How to Write an Argument
- Make your main claim up front. The main claim (or thesis) should usually go in the first paragraph of your argument, and it should be very prominent. The reader should be left with no doubt as to what you are arguing.
- Make sure the claim is controversial or likely to provoke doubt. If no one doubts the claim, then there’s no reason to make an argument! The point has to be somehow debatable.
- Anticipate your reader’s doubts. When they read your thesis, what will readers think? Why might they doubt it? You have to think about the counterargument (see section 6) in order to make your argument really strong. Once you’ve got an idea of what the reader’s doubts will be, you can come up with ways to respond to them.

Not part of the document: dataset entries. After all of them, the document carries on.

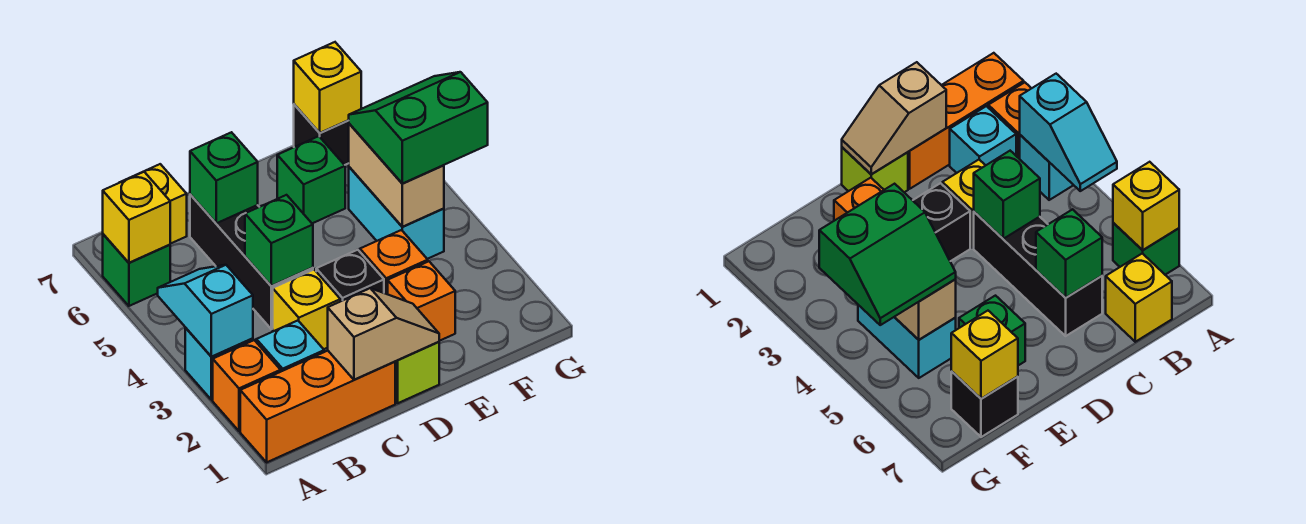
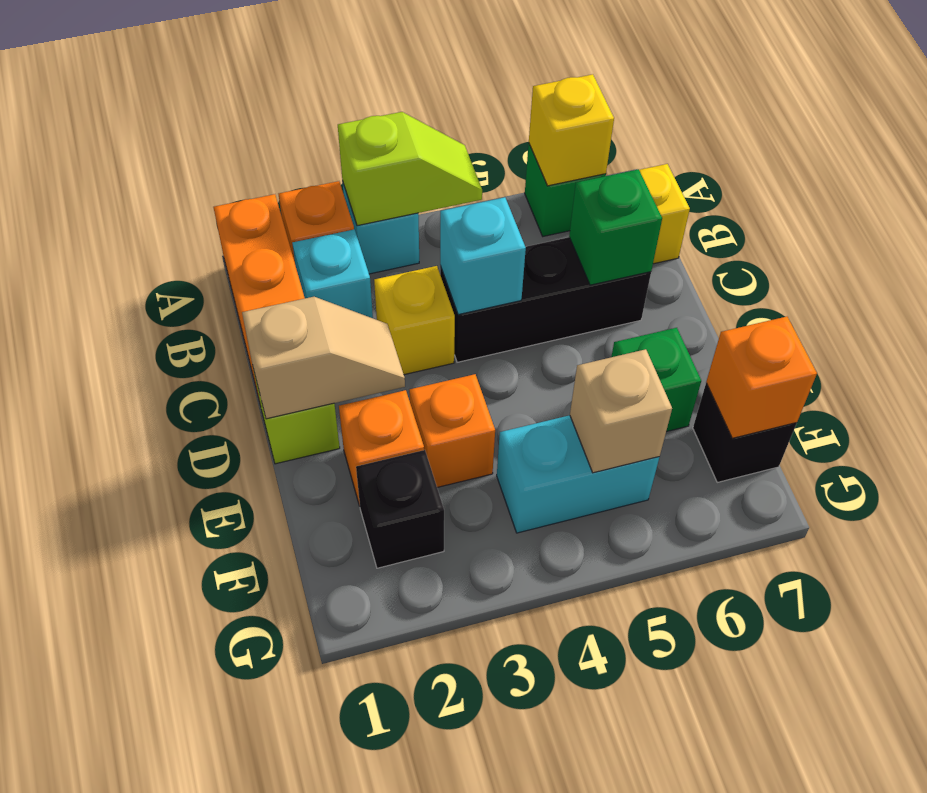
cyan slope A3:A4 level 2 top 3 -> lime slope A3:A4 level 2 top 3
tan slope C1:D1 level 2 top C -> tan slope D1:D2 level 2 top 1
green brick C4 level 2 -> cyan brick C4 level 2
black brick D3 level 1 -> black brick F2 level 1
tan brick F4:F5 level 2 -> tan brick F5 level 2
green slope F4:G5 level 3 top 4 -> none
yellow brick F7 level 2 -> orange brick F7 level 2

- Use logic. While there are many techniques you can use in an argument, logic is the most effective, especially in academic writing. Logic is not a simple skill! It takes years to learn this ancient art form, but the best way to learn is to practice. You can start by reviewing the basic fallacies, or logical errors.
When to Use Argument
An argument is the backbone of an academic essay. Whenever you write an essay, it should be built around an argument. In addition to academic essays, though, argument can also be useful in creative writing. This is particularly true if you’re writing some kind of epic where one character needs to be a great public speaker, arguing intensely with a crowd. With these characters, you want the reader to feel the power of your character’s argument, and for that to work you have to write it well!